‘Mary and the Witch’s Flower’ is the first feature film from Studio Ponoc, but the visual style may seem familiar to fans of Studio Ghibli (Spirted Away, My Neighbor Totoro) since Studio Ponoc was founded by long time Studio Ghibli producer Yoshiaki Nishimura and directed by former Studio Ghibli animator Hiromasa Yonebayashi. While I don’t think ‘Mary and the Witch’s Flower’ is as good Studio Ghibli’s classics, it is still a great debut for this new studio and well worth watching.
The story is based on the short children’s fantasy book ‘The Little Broomstick’ by Mary Stewart, and follows a lonely young girl named Mary (Ruby Barnhill) who is led to a magical flower by some local cats. This flower takes her on a fantastic journey.
Considering this is Studio Ponoc’s first solo outing it would have been nice for them to try something outside Studio Ghibli’s wheelhouse, everyday girl being brave and all that, but none the less it is a gorgeous movie. It is no wonder that Hiromasa Yonebayashi was chosen to be Studio Ghibli’s youngest director for the ‘Secret Life of Arrietty’ before moving over to Studio Ponoc. Plus the story is very sweet. My wife and daughter loved it, and I can’t say I disagree. Though their red hair probably gave them an even greater affinity for this film.
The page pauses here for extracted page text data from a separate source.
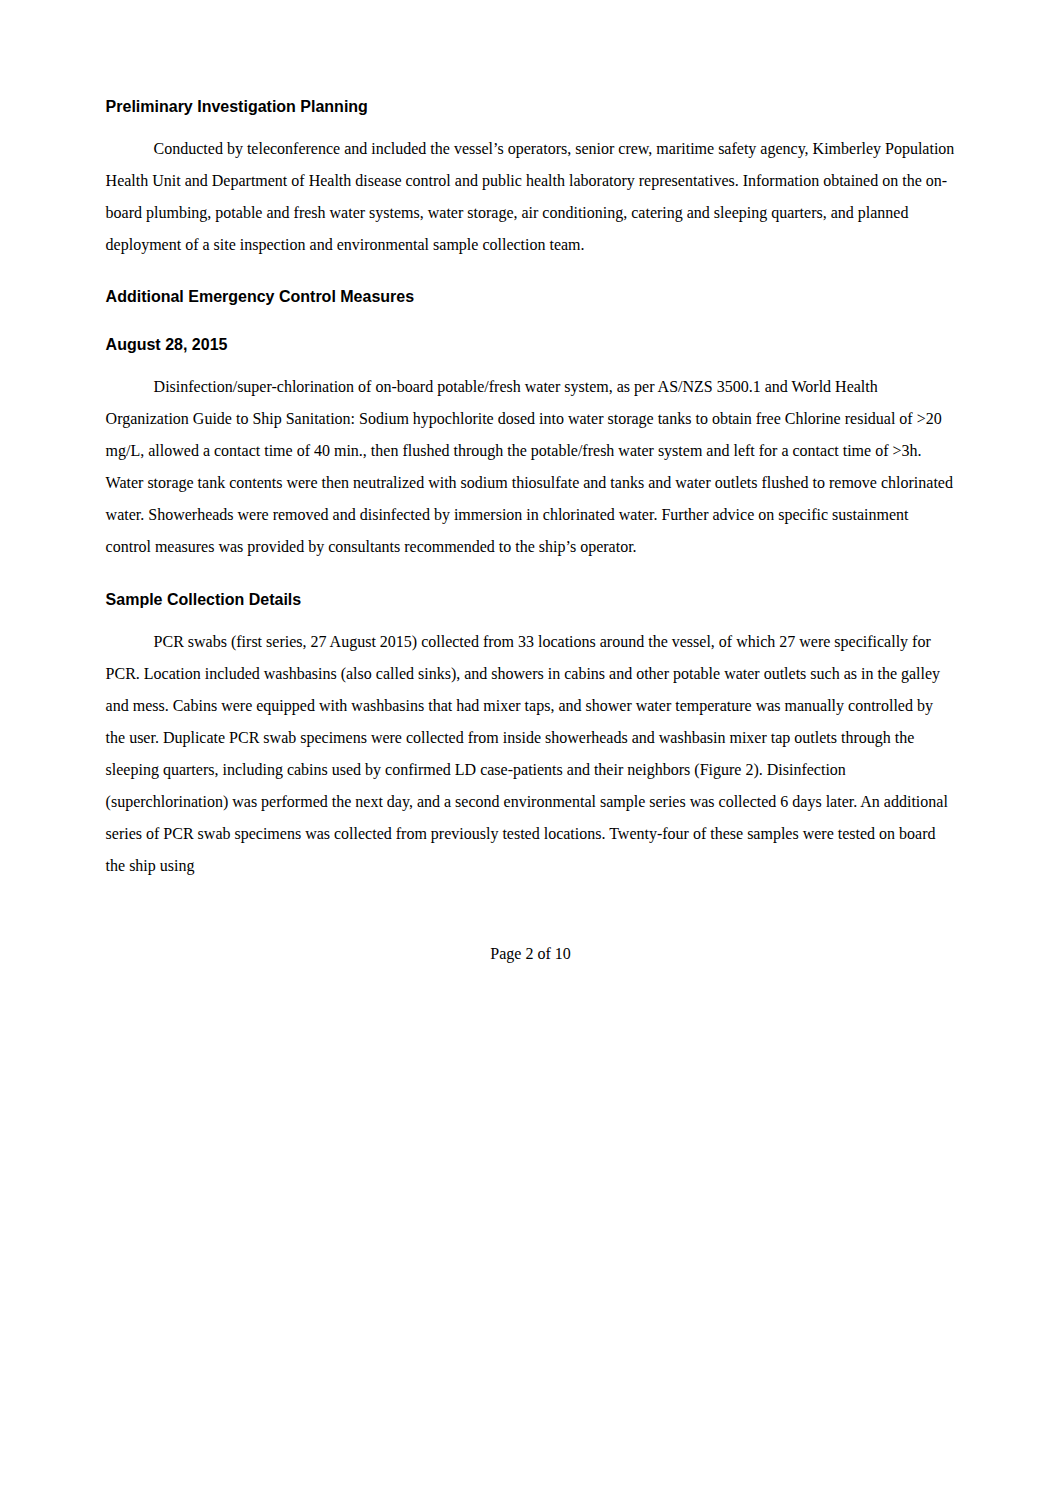Preliminary Investigation Planning
Conducted by teleconference and included the vessel’s operators, senior crew, maritime safety agency, Kimberley Population Health Unit and Department of Health disease control and public health laboratory representatives. Information obtained on the on-board plumbing, potable and fresh water systems, water storage, air conditioning, catering and sleeping quarters, and planned deployment of a site inspection and environmental sample collection team.
Additional Emergency Control Measures
August 28, 2015
Disinfection/super-chlorination of on-board potable/fresh water system, as per AS/NZS 3500.1 and World Health Organization Guide to Ship Sanitation: Sodium hypochlorite dosed into water storage tanks to obtain free Chlorine residual of >20 mg/L, allowed a contact time of 40 min., then flushed through the potable/fresh water system and left for a contact time of >3h. Water storage tank contents were then neutralized with sodium thiosulfate and tanks and water outlets flushed to remove chlorinated water. Showerheads were removed and disinfected by immersion in chlorinated water. Further advice on specific sustainment control measures was provided by consultants recommended to the ship’s operator.
Sample Collection Details
PCR swabs (first series, 27 August 2015) collected from 33 locations around the vessel, of which 27 were specifically for PCR. Location included washbasins (also called sinks), and showers in cabins and other potable water outlets such as in the galley and mess. Cabins were equipped with washbasins that had mixer taps, and shower water temperature was manually controlled by the user. Duplicate PCR swab specimens were collected from inside showerheads and washbasin mixer tap outlets through the sleeping quarters, including cabins used by confirmed LD case-patients and their neighbors (Figure 2). Disinfection (superchlorination) was performed the next day, and a second environmental sample series was collected 6 days later. An additional series of PCR swab specimens was collected from previously tested locations. Twenty-four of these samples were tested on board the ship using
Page 2 of 10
‘Mary and the Witch’s Flower’ was one of the rare anime movies to get a major push here in the States, and given its pedigree and quality it is easy to see why, but if you were like me and missed it when it came out, now is the time to give it a watch since as of mid-July it has been added to Netflix. It is more than worth your time, and I would love to see more of Mary and her fantastic world. If you have any frizzy red heads in your life, then this is a must watch. I am thinking a Blu-Ray copy of this film may end up in my daughter’s collection at some point.